Even though Eileen Garrett finally came to believe that “the entities are formed from spiritual and emotional needs of the person involved,” the psychiatric establishment did not offer her much enlightenment, doubtless because the answers to her questions cannot be answered with any degree of surety. Traditionally, psychologists have viewed psi capabilities as evidence of neurasthenia, pathological daydreaming, multiple or disintegrated personality, or
grand hysterie.
Sigmund Freud refused to take the subject seriously, while Carl Jung, the psychologist most intrigued by the supernormal, started out attributing psi facilities to pathology, but seems to have been in the process of changing his mind shortly before his death.
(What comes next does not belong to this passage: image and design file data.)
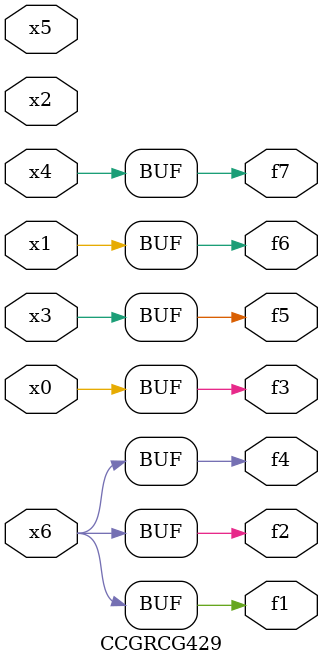
<source format=v>
module CCGRCG429(
	input x0, x1, x2, x3, x4, x5, x6,
	output f1, f2, f3, f4, f5, f6, f7
);
	assign f1 = x6;
	assign f2 = x6;
	assign f3 = x0;
	assign f4 = x6;
	assign f5 = x3;
	assign f6 = x1;
	assign f7 = x4;
endmodule

</source>
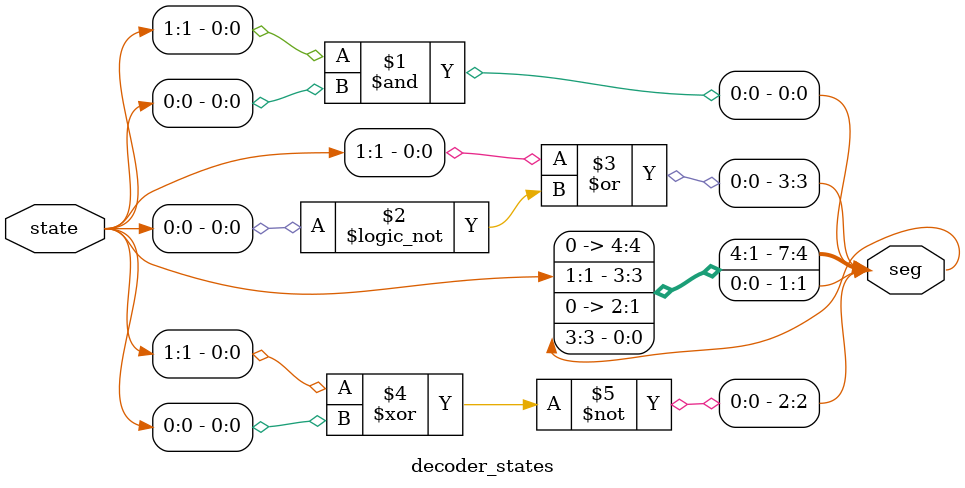
<source format=v>
module decoder_states(
    input [1:0] state,
    output [7:0] seg
);

/*
segments[0] = a
segments[1] = b
segments[2] = c
segments[3] = d
segments[4] = e
segments[5] = f
segments[6] = g
segments[7] = dot

a = st1 · st0
b = (st1' · st0)' = st1 + st0'
c = st1 XNOR st0
d = b'
e = 0
f = 0
g = st1
dot = 0

*/

// a
and(seg[0], state[1], state[0]);

// b
or(seg[1], state[1], !state[0]);

// c
xnor(seg[2], state[1], state[0]);

// d
not(seg[3], !seg[1]);

// e
assign seg[4] = 0;

// f
assign seg[5] = 0;

// g
assign seg[6] = state[1];

// dot
assign seg[7] = 0;

endmodule

</source>
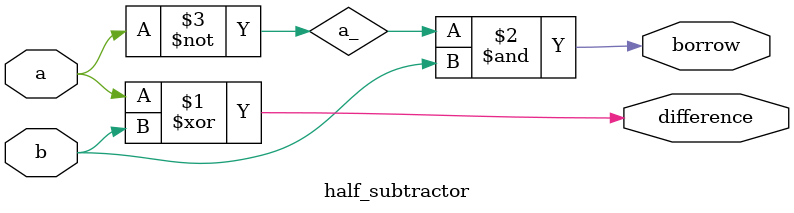
<source format=v>

module half_subtractor(input a, b, output difference, borrow);
not(a_, a);
xor(difference, a, b);
and(borrow, a_, b);
endmodule
</source>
Tormented by doubts as H.P.B. must have been, she did not discuss them, except perhaps with Nadyezhda. Early on, she became convinced that confiding in people was useless and, given her stubborn nature, she must have decided to brazen it out by confidently insisting that her visions and voices were without a doubt real. Either way, the Fadeyevs never let her forget they were the doings of “the evil one.”
Curiously, a kind of vicious-circle effect now began to operate. In dodging the pain of her mother’s death and her father’s absence, she was able to dream herself into a state of altered consciousness where another kind of reality held sway. At the same time, her belief in an invisible world of supernatural beings predated the traumatic parental experiences. By the age of thirteen, her defenses seemed to be reinforcing each other and pulling her even further from facing the problem. Now, instead of
roussalkas
and invisible children, she saw an adult male—handsome, virile, wise, protective and... invisible. A psychiatrist might have contended that she had devised a father figure, but Helena had a completely different interpretation of the events that began to take place.